* Work order
In the entries below, find the lines that contain the word "middle" and copy them.

* Entries provided
++++++++
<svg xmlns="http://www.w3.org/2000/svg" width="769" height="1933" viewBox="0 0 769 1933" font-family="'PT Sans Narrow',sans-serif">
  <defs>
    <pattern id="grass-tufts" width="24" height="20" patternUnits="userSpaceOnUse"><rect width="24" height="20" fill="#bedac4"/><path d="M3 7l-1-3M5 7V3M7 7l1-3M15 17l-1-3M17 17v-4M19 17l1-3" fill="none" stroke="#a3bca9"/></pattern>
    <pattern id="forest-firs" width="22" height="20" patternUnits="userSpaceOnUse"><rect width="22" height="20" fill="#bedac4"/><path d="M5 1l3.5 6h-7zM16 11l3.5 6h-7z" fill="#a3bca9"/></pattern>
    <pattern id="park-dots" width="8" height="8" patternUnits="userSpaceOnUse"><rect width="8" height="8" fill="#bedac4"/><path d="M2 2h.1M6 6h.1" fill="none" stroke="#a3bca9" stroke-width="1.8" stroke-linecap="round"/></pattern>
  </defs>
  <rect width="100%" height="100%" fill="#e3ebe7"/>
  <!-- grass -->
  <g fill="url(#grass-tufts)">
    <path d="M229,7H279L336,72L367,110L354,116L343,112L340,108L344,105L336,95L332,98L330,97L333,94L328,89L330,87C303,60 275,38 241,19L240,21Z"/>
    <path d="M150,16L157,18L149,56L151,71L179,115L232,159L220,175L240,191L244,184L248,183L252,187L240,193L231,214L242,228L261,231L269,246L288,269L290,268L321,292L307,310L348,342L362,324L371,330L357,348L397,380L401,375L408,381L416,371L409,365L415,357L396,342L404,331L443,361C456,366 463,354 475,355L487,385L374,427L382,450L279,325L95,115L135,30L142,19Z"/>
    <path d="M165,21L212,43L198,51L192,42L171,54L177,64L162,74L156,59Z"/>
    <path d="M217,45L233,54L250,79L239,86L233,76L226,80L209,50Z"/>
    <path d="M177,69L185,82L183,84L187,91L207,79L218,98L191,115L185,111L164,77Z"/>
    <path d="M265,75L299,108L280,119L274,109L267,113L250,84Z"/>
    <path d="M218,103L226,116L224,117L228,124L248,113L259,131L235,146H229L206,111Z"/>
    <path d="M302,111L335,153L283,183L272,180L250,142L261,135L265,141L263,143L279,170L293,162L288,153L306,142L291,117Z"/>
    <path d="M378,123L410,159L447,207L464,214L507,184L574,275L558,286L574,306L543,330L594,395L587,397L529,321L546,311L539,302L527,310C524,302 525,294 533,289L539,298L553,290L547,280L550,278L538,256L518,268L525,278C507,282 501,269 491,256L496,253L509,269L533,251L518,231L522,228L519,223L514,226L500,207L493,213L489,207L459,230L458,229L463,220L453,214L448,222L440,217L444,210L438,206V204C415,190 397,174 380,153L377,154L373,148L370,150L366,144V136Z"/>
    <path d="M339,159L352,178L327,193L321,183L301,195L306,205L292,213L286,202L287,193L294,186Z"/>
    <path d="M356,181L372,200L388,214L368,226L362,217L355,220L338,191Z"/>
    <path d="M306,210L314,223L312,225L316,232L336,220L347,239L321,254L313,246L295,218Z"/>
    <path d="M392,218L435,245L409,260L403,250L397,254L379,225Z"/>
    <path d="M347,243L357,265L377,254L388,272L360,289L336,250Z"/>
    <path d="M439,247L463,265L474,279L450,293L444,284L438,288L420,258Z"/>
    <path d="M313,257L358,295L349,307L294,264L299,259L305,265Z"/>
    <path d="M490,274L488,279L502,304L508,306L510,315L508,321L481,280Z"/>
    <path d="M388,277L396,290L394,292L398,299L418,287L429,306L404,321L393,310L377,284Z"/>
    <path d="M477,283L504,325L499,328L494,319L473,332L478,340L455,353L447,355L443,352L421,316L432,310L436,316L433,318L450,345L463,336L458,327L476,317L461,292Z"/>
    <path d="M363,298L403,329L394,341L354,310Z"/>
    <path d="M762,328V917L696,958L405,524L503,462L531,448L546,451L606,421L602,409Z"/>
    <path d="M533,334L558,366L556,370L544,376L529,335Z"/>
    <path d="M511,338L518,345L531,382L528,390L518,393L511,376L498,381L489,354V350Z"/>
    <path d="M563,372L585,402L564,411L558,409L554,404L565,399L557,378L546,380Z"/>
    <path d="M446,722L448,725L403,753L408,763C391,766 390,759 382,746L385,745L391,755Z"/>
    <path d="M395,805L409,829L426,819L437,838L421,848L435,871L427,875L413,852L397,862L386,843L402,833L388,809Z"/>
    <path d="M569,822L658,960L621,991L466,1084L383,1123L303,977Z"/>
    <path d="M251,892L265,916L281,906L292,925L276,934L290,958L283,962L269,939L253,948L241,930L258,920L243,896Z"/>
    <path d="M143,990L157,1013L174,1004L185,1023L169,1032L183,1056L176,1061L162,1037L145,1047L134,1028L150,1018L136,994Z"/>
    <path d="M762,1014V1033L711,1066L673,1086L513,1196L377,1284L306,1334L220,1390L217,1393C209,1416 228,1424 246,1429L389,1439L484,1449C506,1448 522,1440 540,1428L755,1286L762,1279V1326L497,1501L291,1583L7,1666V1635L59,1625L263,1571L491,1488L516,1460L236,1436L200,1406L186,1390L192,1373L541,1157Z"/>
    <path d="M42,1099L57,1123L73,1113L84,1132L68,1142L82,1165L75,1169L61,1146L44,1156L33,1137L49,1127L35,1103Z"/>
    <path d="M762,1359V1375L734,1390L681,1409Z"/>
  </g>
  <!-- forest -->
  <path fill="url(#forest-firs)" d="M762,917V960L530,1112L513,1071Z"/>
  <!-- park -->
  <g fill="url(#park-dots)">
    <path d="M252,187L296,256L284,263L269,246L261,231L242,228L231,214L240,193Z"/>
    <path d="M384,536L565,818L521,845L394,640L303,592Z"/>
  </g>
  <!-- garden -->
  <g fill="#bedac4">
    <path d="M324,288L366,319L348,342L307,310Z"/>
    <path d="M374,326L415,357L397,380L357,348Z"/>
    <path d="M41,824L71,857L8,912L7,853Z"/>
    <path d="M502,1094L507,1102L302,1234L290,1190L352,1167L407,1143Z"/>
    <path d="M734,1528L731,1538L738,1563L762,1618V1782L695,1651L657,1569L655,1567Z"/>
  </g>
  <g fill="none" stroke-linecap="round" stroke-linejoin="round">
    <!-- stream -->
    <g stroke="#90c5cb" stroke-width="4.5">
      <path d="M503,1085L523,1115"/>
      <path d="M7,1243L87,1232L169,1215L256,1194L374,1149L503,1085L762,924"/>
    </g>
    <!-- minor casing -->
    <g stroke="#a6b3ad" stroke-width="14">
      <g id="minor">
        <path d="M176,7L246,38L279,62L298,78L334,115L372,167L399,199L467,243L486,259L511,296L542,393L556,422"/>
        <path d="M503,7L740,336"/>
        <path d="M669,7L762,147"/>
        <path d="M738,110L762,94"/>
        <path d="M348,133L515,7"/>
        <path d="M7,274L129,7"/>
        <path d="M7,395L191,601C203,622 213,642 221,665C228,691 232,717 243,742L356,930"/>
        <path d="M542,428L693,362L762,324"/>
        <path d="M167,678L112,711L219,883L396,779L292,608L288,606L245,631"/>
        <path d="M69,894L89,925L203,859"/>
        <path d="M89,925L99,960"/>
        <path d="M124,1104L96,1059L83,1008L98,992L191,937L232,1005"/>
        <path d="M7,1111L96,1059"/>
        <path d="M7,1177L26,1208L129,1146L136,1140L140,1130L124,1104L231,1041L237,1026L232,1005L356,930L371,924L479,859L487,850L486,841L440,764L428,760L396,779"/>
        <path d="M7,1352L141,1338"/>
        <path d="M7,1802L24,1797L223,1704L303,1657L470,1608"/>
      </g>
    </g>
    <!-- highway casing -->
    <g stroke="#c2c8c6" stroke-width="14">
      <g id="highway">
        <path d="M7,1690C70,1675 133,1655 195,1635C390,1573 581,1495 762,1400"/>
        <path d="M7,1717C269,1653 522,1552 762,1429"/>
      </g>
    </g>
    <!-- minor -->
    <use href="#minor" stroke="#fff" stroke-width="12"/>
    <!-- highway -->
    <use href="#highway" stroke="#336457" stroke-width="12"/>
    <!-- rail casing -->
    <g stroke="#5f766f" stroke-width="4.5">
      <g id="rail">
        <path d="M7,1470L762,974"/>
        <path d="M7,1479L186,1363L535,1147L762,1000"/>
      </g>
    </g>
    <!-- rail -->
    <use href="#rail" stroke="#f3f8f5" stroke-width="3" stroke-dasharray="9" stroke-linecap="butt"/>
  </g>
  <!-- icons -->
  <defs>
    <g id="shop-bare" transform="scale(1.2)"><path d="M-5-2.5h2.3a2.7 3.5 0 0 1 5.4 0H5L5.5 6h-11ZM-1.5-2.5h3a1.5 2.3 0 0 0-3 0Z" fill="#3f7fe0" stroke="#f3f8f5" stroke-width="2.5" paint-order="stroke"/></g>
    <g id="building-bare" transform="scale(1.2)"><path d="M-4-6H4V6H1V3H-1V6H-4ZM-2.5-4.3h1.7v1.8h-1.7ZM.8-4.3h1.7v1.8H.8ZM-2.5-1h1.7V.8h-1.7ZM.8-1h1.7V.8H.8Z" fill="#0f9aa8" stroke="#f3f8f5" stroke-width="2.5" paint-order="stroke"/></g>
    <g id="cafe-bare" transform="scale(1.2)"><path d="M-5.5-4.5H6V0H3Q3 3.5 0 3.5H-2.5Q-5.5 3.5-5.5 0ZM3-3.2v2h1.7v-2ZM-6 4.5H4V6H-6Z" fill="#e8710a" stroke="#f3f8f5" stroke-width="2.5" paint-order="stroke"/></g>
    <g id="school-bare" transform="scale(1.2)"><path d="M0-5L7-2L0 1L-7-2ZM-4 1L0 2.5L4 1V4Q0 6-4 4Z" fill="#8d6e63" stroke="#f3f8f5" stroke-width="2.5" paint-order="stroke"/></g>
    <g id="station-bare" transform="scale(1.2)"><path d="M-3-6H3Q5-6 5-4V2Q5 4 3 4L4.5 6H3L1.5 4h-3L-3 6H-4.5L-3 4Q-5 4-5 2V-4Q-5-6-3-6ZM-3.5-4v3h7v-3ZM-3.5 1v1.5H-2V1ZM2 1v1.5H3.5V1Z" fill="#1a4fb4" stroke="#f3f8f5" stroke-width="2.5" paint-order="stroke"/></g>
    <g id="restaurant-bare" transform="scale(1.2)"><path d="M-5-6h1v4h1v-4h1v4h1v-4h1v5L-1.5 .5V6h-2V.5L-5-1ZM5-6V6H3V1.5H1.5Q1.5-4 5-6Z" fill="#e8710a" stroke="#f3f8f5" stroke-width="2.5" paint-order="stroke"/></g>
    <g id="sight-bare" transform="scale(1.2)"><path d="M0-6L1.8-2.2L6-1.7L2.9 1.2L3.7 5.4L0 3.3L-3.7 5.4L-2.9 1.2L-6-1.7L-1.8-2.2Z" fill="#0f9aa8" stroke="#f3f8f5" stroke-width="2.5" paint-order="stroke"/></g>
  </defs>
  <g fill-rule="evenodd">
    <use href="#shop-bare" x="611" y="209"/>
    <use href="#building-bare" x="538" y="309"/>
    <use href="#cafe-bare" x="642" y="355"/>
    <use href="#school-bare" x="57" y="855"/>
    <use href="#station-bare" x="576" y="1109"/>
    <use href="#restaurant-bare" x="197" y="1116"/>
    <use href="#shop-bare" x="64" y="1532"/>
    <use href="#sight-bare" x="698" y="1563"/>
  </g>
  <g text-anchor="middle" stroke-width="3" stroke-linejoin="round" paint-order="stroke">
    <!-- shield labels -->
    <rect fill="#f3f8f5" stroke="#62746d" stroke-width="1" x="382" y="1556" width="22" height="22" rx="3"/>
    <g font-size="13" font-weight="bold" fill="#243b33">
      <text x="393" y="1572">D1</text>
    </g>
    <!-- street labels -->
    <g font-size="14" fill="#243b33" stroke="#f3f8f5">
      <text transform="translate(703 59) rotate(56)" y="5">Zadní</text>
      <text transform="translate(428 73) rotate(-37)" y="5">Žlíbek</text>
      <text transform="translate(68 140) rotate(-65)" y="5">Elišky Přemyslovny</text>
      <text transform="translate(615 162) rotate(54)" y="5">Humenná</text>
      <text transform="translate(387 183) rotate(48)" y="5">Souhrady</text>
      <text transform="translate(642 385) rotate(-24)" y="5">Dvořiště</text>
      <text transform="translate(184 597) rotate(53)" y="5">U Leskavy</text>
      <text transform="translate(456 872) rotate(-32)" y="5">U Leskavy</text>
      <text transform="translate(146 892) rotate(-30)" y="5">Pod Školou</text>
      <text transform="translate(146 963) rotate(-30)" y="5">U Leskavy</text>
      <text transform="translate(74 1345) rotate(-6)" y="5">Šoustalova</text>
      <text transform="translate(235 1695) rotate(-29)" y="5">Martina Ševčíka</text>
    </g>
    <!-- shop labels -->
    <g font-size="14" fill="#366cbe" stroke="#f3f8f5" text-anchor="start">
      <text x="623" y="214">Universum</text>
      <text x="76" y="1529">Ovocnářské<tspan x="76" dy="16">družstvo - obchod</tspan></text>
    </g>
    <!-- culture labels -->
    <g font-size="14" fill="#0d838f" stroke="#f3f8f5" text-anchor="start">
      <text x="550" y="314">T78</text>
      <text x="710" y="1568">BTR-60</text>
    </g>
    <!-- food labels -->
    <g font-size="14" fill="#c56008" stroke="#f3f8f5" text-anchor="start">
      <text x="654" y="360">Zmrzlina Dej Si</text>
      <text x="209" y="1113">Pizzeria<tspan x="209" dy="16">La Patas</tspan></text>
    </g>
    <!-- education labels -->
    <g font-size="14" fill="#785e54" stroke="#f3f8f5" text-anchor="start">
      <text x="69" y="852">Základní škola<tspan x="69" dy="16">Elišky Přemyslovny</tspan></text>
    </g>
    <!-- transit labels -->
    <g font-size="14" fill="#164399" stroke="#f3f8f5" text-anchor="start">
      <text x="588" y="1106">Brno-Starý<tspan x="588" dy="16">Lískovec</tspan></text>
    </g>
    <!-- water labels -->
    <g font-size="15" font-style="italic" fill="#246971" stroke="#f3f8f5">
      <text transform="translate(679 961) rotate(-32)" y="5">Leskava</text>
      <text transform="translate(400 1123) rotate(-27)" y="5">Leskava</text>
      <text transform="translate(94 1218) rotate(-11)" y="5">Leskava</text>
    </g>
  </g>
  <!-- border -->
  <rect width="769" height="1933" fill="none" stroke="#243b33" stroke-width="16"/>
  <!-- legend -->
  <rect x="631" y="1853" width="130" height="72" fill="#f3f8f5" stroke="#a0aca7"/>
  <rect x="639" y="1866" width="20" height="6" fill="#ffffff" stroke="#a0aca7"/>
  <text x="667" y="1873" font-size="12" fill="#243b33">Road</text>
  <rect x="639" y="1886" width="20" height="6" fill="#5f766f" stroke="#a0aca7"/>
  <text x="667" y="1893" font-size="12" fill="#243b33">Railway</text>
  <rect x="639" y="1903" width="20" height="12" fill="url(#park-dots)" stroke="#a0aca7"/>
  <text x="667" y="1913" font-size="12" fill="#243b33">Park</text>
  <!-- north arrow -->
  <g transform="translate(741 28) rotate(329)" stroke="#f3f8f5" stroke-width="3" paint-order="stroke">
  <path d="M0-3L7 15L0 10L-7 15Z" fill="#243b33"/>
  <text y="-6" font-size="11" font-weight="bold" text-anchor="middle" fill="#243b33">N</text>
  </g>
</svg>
++++++++
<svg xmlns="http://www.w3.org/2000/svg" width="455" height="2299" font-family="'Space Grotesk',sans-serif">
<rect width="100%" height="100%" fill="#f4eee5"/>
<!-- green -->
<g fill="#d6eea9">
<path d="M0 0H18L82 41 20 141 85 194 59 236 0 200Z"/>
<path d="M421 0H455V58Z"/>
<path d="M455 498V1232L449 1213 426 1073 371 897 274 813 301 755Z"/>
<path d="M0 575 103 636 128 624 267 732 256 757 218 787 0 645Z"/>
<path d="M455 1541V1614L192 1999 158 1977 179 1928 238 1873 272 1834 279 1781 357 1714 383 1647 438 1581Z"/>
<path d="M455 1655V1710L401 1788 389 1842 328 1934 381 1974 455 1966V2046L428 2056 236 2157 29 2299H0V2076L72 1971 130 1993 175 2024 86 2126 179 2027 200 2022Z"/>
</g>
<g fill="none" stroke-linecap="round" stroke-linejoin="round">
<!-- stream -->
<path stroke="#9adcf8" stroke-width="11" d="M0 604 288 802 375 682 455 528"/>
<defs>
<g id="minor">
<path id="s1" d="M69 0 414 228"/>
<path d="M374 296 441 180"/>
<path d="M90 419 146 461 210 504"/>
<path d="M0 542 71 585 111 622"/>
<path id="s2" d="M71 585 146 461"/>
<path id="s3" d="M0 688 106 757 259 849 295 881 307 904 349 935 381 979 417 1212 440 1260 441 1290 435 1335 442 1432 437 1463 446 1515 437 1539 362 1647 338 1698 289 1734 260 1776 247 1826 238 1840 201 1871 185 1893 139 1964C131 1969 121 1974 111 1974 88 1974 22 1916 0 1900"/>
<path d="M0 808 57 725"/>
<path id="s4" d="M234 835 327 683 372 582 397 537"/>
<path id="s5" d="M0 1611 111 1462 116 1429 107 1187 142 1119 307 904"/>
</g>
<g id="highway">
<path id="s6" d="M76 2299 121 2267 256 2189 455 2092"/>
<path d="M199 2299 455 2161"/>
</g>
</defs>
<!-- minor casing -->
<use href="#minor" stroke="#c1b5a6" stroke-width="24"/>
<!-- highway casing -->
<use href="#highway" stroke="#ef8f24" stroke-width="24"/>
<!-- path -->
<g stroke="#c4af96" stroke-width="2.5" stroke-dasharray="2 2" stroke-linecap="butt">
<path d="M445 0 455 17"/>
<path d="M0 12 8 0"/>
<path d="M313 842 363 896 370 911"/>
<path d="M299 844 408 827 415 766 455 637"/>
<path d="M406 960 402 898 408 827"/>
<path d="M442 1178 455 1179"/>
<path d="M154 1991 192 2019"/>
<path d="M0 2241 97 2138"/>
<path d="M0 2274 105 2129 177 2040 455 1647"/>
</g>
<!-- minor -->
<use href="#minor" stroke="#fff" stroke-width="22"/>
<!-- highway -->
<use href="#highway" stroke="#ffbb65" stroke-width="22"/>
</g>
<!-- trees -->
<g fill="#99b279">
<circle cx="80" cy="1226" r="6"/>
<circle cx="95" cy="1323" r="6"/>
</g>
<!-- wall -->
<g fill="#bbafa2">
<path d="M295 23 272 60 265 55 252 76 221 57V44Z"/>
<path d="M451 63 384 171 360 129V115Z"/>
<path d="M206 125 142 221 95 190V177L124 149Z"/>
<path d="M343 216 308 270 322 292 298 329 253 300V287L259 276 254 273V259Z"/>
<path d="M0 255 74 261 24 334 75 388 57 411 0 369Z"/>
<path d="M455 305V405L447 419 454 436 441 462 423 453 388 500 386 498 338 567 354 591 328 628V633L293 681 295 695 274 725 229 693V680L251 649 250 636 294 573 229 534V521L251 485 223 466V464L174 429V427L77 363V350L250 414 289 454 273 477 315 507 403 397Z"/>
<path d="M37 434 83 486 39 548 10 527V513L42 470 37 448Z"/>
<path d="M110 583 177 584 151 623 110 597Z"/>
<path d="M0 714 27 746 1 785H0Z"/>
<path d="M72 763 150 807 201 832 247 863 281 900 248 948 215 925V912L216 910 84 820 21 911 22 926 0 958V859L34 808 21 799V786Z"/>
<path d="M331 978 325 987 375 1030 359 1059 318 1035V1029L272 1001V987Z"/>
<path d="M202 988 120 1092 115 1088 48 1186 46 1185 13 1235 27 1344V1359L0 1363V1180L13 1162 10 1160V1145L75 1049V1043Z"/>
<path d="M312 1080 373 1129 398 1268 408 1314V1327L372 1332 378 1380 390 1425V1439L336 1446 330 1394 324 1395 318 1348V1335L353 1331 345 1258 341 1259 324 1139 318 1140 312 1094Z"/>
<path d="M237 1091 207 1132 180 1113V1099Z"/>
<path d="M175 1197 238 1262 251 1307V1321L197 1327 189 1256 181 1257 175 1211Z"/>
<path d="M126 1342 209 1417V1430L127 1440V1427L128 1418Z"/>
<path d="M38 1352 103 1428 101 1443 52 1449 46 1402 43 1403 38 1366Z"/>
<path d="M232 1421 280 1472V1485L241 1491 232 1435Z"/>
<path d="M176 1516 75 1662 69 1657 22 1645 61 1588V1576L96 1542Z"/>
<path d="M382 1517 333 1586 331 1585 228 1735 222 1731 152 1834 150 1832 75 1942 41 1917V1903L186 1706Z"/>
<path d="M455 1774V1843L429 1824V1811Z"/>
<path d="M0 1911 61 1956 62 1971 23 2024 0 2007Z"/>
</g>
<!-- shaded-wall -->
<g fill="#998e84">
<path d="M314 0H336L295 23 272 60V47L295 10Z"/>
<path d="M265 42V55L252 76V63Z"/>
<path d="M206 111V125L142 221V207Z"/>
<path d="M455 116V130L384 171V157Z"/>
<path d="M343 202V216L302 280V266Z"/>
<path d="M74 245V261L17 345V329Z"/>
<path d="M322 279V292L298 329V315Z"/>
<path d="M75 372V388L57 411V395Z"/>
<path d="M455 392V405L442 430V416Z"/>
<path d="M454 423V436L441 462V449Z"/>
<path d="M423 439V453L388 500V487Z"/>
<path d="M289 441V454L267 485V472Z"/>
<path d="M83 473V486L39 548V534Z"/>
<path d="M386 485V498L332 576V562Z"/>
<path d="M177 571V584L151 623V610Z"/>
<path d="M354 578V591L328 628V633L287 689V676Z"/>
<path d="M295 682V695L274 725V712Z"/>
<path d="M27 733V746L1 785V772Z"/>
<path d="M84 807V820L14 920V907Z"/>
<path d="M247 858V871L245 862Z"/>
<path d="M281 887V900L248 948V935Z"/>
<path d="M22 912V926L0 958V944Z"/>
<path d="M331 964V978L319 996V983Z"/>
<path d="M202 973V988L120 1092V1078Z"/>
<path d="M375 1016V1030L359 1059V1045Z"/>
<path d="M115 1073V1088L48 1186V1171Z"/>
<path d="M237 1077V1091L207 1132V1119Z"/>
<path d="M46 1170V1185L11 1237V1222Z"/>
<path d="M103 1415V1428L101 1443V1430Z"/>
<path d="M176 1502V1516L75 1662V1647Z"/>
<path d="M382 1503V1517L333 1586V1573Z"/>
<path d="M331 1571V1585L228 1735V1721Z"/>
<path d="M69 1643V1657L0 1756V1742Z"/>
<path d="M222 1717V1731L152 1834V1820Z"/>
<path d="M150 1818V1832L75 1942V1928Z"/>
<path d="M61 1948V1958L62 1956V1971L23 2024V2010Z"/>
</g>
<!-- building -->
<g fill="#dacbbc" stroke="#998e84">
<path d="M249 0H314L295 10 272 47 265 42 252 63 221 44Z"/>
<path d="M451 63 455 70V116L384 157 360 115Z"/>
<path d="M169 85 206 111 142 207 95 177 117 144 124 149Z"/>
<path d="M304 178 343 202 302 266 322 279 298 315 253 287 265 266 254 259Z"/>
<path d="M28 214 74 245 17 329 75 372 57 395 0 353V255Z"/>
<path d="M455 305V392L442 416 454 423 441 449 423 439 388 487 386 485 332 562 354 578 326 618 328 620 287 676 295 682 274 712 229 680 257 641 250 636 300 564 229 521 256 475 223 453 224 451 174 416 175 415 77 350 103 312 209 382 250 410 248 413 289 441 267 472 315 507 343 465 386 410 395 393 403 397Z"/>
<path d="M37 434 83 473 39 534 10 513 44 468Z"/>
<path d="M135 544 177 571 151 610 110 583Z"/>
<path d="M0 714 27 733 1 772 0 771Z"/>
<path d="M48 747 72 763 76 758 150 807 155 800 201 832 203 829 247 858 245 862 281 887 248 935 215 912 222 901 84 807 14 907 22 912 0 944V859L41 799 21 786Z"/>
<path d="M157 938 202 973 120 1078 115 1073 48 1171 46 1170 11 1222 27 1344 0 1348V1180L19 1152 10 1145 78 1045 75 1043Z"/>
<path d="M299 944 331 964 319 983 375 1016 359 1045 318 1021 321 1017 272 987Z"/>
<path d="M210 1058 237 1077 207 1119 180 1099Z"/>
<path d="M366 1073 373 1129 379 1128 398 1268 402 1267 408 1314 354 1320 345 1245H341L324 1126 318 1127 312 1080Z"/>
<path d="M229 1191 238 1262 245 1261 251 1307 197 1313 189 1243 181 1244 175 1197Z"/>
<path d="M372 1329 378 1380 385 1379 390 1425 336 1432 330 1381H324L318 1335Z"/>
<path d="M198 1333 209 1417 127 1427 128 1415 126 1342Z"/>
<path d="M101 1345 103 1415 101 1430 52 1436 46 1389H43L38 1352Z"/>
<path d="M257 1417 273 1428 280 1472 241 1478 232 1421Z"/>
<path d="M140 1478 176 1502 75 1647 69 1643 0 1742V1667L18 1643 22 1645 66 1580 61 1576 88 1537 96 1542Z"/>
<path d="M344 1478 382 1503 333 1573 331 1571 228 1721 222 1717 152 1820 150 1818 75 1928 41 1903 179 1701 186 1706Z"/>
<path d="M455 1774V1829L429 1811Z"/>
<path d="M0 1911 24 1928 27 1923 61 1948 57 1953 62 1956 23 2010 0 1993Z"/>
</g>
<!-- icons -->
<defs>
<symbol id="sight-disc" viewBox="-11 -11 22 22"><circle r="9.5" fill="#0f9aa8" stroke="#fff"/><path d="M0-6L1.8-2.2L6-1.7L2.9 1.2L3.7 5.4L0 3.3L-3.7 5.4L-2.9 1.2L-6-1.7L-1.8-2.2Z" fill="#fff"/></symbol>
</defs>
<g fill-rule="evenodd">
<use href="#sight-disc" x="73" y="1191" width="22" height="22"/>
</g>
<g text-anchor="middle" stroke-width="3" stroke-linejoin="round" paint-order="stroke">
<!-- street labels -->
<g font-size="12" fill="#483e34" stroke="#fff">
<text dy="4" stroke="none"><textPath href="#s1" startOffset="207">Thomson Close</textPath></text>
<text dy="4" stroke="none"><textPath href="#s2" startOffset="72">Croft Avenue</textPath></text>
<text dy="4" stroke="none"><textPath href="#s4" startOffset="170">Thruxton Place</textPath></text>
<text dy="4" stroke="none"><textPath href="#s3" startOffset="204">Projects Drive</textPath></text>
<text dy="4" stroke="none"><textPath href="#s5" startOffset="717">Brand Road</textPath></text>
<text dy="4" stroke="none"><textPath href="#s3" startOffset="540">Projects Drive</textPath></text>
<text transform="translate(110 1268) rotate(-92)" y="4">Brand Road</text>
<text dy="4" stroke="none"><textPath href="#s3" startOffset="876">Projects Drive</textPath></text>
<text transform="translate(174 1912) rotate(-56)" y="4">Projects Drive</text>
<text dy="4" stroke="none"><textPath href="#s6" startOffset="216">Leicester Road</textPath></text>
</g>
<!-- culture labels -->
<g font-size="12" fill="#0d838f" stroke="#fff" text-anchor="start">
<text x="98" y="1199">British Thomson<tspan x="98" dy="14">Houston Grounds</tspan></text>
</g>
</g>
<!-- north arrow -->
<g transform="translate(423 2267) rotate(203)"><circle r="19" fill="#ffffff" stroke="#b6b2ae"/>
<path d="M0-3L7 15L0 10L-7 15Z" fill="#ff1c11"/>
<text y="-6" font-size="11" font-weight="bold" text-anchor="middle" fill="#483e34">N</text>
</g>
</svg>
++++++++
* Answer to this exercise
  <g text-anchor="middle" stroke-width="3" stroke-linejoin="round" paint-order="stroke">
  <text y="-6" font-size="11" font-weight="bold" text-anchor="middle" fill="#243b33">N</text>
<g text-anchor="middle" stroke-width="3" stroke-linejoin="round" paint-order="stroke">
<text y="-6" font-size="11" font-weight="bold" text-anchor="middle" fill="#483e34">N</text>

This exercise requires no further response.